WHAT THE TASK REQUIRES: If a line in the records below contains "sets", copy that line.

Plain-text document sources:
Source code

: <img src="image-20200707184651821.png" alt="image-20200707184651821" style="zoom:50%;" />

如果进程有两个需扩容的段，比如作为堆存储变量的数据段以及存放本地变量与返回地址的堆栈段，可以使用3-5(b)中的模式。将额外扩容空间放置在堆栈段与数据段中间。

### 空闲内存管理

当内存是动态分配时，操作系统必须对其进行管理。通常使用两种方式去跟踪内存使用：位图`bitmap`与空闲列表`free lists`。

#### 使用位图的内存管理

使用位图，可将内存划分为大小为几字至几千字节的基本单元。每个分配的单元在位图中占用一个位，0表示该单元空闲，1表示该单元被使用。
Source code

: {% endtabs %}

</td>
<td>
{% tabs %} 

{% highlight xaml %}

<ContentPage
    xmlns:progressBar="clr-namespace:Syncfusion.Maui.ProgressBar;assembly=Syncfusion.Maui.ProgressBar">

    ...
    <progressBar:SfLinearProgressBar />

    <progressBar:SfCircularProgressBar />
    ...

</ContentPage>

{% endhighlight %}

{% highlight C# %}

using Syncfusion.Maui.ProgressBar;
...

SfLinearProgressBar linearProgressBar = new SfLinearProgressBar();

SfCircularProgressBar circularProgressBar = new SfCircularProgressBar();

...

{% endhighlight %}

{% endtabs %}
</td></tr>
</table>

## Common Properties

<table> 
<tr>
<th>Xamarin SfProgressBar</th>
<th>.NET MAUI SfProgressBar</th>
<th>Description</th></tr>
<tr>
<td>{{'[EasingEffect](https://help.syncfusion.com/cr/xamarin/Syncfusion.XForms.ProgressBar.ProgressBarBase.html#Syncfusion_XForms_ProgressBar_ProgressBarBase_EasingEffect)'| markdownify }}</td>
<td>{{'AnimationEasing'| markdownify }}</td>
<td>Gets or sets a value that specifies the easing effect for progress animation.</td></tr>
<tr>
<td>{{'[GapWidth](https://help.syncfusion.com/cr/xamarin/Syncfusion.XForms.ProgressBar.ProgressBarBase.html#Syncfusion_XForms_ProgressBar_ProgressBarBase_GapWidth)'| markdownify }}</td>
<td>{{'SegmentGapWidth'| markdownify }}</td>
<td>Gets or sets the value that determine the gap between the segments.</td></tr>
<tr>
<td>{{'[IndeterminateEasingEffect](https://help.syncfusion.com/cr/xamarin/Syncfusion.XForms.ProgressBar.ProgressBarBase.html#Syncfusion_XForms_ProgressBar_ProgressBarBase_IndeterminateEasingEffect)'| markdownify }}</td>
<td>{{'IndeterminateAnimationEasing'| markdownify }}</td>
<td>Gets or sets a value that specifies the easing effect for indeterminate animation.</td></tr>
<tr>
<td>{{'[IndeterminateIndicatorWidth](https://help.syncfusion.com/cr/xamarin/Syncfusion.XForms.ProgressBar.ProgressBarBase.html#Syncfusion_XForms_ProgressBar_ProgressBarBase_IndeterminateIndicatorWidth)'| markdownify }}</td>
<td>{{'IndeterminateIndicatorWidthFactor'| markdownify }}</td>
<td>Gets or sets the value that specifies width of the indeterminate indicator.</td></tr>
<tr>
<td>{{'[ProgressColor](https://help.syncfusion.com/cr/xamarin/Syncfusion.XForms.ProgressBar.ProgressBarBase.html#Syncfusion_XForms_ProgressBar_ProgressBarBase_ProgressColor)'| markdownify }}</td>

ANSWER AREA:
<td>Gets or sets a value that specifies the easing effect for progress animation.</td></tr>
<td>Gets or sets the value that determine the gap between the segments.</td></tr>
<td>Gets or sets a value that specifies the easing effect for indeterminate animation.</td></tr>
<td>Gets or sets the value that specifies width of the indeterminate indicator.</td></tr>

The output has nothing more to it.